90_Sara Rad: The Allegory of Morality of Mankind in Occupying Spaces

Sara Rad

I am an Iranian architect who study Advanced Architectural Design (AAD) at Columbia University. The project was the studio project under supervision of Jimenez Lai and Trudy Watt at this fall semester. The project is the allegory of representation of Manhattan (the extreme congestion) on North and South Brother Islands (two small islands in East River). The representation is based on the "Garden of Earthly Delight" by H. Bosch and for the final review was plotted and built as a trifold at the same proportion of the masterpiece.

The allegory of morality of mankind in occupying spaces; representation of New York City on North & South Brother Islands

One of the main aspects of the studio since the beginning was considering the power of representation and story telling as a tool to design and create. Either it is objective journalism, borrowing other artists’ style, or creating something provocative out of nothing, the representation style is a powerful tool in the hands of an architect to convey a message or a critique.

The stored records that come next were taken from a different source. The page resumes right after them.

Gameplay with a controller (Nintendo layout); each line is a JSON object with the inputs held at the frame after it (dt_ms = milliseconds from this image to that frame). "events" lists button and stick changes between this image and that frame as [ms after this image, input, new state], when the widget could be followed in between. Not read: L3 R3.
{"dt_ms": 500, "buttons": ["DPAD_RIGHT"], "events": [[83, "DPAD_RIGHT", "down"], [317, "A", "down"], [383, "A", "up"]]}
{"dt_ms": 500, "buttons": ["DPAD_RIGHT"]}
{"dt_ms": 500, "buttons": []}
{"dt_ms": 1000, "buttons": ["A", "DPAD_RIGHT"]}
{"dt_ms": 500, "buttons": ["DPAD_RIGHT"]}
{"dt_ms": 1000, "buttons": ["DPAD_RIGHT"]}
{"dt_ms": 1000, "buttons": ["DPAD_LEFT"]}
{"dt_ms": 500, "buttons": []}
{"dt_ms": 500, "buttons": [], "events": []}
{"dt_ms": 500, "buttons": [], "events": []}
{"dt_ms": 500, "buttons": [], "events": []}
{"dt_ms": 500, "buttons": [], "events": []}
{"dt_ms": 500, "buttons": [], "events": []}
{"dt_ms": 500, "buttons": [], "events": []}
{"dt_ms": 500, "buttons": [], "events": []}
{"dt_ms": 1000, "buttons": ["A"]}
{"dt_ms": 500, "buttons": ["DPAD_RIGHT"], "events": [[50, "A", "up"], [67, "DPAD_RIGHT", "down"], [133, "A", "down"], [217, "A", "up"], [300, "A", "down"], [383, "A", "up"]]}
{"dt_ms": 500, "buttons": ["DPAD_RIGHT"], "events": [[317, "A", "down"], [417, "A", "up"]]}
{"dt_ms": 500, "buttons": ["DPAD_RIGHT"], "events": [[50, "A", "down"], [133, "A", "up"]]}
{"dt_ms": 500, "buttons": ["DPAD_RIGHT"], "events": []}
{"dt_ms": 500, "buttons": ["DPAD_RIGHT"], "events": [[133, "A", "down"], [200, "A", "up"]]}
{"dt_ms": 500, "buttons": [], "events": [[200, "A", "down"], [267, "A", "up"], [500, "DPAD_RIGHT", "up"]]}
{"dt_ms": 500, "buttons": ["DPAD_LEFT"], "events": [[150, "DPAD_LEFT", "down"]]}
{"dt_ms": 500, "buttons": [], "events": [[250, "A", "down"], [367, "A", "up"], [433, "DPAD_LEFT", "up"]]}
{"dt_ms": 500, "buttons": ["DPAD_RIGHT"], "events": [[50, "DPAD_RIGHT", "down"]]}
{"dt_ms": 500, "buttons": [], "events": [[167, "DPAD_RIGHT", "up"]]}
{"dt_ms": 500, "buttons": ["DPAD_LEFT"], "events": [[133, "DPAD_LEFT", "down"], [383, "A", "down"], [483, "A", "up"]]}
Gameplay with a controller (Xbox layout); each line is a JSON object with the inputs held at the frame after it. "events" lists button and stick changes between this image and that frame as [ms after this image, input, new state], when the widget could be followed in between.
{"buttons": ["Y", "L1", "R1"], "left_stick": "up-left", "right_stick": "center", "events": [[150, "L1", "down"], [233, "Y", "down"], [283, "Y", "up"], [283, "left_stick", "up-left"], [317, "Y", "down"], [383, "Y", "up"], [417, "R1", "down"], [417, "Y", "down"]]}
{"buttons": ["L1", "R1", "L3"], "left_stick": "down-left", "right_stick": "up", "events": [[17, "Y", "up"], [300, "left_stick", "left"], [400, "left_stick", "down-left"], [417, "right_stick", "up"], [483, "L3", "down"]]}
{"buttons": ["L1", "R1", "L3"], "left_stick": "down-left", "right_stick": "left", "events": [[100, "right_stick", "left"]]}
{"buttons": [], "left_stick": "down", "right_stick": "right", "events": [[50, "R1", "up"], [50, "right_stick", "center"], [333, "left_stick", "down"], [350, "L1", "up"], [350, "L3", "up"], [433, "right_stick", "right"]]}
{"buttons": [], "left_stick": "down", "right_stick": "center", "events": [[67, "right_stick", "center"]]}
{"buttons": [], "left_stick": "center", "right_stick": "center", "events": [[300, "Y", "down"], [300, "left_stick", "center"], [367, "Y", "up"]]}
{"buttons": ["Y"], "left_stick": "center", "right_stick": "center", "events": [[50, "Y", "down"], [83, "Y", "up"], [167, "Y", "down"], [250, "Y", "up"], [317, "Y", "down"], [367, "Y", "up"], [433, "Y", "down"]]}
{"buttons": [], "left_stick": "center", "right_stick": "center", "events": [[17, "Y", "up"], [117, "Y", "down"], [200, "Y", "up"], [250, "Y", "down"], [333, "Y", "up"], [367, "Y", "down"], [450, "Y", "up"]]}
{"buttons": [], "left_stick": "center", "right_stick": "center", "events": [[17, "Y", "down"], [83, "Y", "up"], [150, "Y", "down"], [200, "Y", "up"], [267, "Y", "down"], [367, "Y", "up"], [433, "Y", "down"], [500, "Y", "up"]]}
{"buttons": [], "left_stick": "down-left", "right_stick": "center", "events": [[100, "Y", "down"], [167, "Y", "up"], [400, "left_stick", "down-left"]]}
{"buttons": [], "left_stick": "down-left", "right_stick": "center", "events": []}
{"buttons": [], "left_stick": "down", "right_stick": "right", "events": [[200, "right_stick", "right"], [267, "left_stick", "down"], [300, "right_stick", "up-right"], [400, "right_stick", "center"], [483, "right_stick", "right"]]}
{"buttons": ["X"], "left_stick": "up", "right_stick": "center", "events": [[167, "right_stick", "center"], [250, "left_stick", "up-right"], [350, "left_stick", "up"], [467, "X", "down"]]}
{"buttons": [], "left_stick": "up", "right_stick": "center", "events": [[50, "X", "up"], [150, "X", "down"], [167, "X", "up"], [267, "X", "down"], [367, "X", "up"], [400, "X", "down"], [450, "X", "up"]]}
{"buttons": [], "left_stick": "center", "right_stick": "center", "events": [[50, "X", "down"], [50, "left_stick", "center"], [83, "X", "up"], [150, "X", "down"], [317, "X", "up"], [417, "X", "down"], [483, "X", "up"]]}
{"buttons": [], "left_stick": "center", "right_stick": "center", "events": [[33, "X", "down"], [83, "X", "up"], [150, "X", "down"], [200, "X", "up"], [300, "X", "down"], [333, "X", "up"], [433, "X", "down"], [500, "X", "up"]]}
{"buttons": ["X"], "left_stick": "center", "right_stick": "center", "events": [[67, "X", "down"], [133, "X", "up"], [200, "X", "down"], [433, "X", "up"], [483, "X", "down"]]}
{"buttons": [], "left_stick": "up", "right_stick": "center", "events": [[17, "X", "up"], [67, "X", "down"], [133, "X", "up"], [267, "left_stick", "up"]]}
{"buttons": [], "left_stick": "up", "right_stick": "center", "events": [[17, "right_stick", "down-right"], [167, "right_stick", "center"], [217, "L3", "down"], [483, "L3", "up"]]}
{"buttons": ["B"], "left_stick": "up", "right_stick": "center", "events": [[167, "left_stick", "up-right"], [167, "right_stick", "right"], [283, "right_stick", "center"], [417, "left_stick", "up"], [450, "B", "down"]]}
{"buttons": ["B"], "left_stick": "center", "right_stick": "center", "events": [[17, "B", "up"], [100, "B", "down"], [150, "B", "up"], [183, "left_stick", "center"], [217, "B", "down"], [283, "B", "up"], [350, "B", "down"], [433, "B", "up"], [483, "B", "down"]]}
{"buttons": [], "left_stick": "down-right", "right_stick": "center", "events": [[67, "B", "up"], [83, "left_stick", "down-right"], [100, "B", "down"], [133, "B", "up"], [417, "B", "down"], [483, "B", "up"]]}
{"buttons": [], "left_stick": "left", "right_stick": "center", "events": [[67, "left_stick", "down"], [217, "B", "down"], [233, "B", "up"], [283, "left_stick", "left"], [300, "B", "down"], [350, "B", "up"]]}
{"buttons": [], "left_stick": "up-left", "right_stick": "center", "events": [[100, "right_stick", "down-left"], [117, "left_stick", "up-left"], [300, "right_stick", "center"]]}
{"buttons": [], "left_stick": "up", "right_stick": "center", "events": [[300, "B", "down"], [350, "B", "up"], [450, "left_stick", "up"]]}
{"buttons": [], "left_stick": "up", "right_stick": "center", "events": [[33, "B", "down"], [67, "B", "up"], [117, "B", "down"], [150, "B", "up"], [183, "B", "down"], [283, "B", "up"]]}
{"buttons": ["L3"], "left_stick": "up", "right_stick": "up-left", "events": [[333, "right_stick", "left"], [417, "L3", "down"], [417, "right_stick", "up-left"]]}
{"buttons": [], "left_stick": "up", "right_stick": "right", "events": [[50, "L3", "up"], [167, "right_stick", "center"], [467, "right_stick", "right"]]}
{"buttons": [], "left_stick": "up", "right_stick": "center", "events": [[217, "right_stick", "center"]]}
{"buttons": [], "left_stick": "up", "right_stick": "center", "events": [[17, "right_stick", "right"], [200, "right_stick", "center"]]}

The masterpiece, “Garden of Earthly Delights” by H. Bosch, was always one of the main inspiration of the studio. And if one looks at these three panels long enough they start to tell a story. They can be read from left to right and each panel is essential to the meaning of the whole. The first panel depicts a scene from the paradise of the Garden of Eden commonly interpreted as the moment when God presents Eve to Adam. In the background birds are flying into the distance, there is also elephant, giraffe and other animals some of which are realistic, some fantastic. The second panel is where it starts to become more interesting. So many interactions and constructions start to infuse their way into the painting. The image depicts the expansive "garden" landscape which is teeming with male and female nudes, together with a variety of animals, plants and fruits. There is over-population, deadly sins and excessiveness. This is the panel that Bosch called “Humankind before the Flood”. And the last panel, which is the darkest one, is the twisted, decayed and burnt landscape. A paradise that has been destroyed. The tone of this final panel strikes a harsh contrast to those preceding it. In a single, densely detailed scene, the viewer is made witness to cities on fire in the background; war, torture chambers, and demons in the mid-ground; and mutated animals feeding on human flesh in the foreground.

The project considers Manhattan as a courtyard building not as a city. Manhattan is an island and central park is a huge courtyard, the buildings and towers are extruded to their maximum limit around it. A building that houses the extreme congestion and density in itself. The project talks about the morality of people; the way people occupy lands and spaces. The way they define their habitats and their cities. The project tries to propose a possibility of creating a small self-contained city in an architecture by a massive accumulated building through extrusion of the lands of North and South Brother Islands. The project tries to imagine an extreme possible answer for this issue through exploring the idea of excessiveness and redundancy of construction which is already happening in Manhattan. The project is a triptych as well; the first panel illustrates lower levels; the business district; where people interact with each other, commute to outside world, do business, gather together, work, study, and live. The scene is heavenly pleasant. As we go up the spaces become more luxurious and extravagant. There is an enormous mansion with an endless pool on the roof which privately owns by an individual. The second panel shows the whole project in an expansive view; a section through the entire city with the projection of plans on the ground level and roof top. The second panel is where the population and construction reach to their extreme density. The third panel is the depiction of hell. People are half naked, they go to violent performances. There are also torture chambers and animals eating human bodies.

It is pretty obvious that we are no longer living in the first world of mysterious Eden. We are in the second panel where twentieth-century art historians called “moral warning of mankind”. The question is, is the third panel going to be the future of human being?